Permanent Residence through Employment

Permanent Residence through Employment

by SCwpadmin

An immigrant is a foreign national who has been authorized to live and work permanently in the United States. To become an immigrant through an employment opportunity in the United States, there is a multi-step process:

  1. Most employment categories require that the U.S. employer complete the PERM Labor Certification process through the US Department of Labor (USDOL) to establish that there are no qualified, willing or able U.S. workers for the position and that the employer will pay an appropriate salary when the foreign national is granted permanent residence. There are categories that waive the labor certification requirement such as National Interest Waiver, Extraordinary Ability, Outstanding Professor of Researcher, etc.
  2. USCIS must approve an immigrant visa petition (Form I-140) for the person wishing to immigrate to the United States.  Some applications require a permanent position and others do not.  Some require the employer to petition for permanent resident status, while other categories allow the individual to file without an employer sponsor.
  3. The State Department must give the applicant an immigrant visa number, even if the applicant is already in the United States.

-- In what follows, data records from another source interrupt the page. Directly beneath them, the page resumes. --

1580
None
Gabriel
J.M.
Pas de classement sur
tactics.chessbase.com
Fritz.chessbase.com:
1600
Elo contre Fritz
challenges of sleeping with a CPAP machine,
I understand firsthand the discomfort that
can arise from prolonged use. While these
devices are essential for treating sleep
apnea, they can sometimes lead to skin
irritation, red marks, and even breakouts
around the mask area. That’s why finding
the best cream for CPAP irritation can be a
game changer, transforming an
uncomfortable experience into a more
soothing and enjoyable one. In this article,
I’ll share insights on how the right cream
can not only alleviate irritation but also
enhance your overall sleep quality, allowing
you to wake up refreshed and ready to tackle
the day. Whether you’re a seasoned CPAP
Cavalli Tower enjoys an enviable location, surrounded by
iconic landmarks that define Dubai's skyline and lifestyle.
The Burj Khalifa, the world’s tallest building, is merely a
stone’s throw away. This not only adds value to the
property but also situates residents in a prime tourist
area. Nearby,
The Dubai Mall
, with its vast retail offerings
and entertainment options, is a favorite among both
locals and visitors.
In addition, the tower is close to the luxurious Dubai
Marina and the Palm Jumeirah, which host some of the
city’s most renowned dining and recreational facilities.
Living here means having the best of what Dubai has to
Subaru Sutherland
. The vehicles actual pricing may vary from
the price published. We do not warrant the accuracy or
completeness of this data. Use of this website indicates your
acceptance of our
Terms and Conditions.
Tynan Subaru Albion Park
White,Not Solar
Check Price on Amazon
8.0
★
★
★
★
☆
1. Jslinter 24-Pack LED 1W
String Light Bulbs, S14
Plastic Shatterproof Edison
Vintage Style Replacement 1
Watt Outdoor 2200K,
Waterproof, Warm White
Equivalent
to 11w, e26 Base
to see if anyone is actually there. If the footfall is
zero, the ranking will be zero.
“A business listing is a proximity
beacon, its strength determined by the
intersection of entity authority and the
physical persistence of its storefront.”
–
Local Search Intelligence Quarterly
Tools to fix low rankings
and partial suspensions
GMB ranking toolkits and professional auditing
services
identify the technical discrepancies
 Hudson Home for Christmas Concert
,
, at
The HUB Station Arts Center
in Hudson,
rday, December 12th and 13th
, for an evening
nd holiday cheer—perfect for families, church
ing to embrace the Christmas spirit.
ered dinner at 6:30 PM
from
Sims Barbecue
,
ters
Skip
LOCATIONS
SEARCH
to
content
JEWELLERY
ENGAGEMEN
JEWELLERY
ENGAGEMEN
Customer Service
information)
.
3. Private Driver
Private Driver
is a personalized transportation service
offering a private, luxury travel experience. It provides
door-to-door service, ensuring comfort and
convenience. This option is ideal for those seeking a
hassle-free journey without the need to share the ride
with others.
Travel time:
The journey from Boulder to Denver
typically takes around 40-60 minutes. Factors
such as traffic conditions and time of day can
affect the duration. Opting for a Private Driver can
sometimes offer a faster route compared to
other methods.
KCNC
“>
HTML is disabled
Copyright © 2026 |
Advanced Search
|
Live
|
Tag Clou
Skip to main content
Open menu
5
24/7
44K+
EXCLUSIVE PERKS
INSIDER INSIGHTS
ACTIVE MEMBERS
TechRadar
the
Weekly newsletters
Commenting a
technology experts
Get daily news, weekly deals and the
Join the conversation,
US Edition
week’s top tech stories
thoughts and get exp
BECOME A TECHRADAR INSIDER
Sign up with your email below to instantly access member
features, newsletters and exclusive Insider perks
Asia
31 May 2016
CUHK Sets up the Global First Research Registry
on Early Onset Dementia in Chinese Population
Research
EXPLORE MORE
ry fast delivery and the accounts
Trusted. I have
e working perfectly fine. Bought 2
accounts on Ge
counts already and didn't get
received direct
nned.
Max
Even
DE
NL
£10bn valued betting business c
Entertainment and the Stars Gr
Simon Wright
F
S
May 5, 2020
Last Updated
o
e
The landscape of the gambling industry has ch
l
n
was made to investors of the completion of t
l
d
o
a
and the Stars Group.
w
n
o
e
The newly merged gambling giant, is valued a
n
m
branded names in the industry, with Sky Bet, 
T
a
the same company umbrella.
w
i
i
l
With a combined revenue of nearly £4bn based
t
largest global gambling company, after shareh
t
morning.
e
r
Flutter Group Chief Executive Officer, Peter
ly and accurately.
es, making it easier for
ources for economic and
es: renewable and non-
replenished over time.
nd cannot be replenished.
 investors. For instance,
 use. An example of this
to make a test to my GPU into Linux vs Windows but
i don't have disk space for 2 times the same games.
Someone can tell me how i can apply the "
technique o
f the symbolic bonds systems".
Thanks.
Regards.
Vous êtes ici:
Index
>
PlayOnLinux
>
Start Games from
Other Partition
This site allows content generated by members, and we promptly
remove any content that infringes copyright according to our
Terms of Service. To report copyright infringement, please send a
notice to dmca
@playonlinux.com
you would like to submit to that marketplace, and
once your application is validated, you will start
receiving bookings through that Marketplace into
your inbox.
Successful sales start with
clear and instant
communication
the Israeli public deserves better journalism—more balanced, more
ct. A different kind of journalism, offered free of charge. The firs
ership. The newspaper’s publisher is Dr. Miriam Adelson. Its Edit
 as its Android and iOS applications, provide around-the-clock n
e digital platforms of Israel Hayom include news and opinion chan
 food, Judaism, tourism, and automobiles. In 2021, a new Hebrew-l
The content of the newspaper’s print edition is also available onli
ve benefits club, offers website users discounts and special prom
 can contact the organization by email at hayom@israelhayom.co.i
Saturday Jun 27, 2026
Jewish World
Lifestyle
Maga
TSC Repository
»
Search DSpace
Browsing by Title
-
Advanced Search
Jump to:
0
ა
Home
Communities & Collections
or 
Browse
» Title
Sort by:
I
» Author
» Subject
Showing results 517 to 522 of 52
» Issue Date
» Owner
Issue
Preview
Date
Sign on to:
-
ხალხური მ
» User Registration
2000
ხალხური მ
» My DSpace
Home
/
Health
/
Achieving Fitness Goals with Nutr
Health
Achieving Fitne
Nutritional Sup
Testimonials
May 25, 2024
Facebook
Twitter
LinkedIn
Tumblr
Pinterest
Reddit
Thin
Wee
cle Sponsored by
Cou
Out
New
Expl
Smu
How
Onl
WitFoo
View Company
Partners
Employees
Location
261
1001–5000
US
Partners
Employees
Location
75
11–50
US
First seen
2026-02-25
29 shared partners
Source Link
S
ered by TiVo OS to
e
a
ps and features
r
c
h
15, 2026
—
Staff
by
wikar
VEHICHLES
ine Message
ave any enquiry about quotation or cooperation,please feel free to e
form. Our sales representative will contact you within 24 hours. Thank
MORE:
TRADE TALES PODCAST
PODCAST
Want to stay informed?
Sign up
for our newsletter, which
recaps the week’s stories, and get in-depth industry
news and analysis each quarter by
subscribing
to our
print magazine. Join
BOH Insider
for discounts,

When the applicant receives an immigrant visa number, it means that an immigrant visa has been assigned to the applicant. Sometimes, there is a long waitlist for an immigrant visa number to become available because there are too many people applying for immigrant visas in that category each year.
  4. If the applicant is already in the United States, he or she must apply to adjust status to become a permanent resident (Form I-485 Adjustment of Status) once a visa number becomes available.  If the applicant is outside the United States when an immigrant visa number becomes available, he or she will be notified and must complete the process at a U.S. consulate office abroad.

The United States allows approximately 140,000 immigrants each year to be granted permanent residence through their intended employment in the U.S.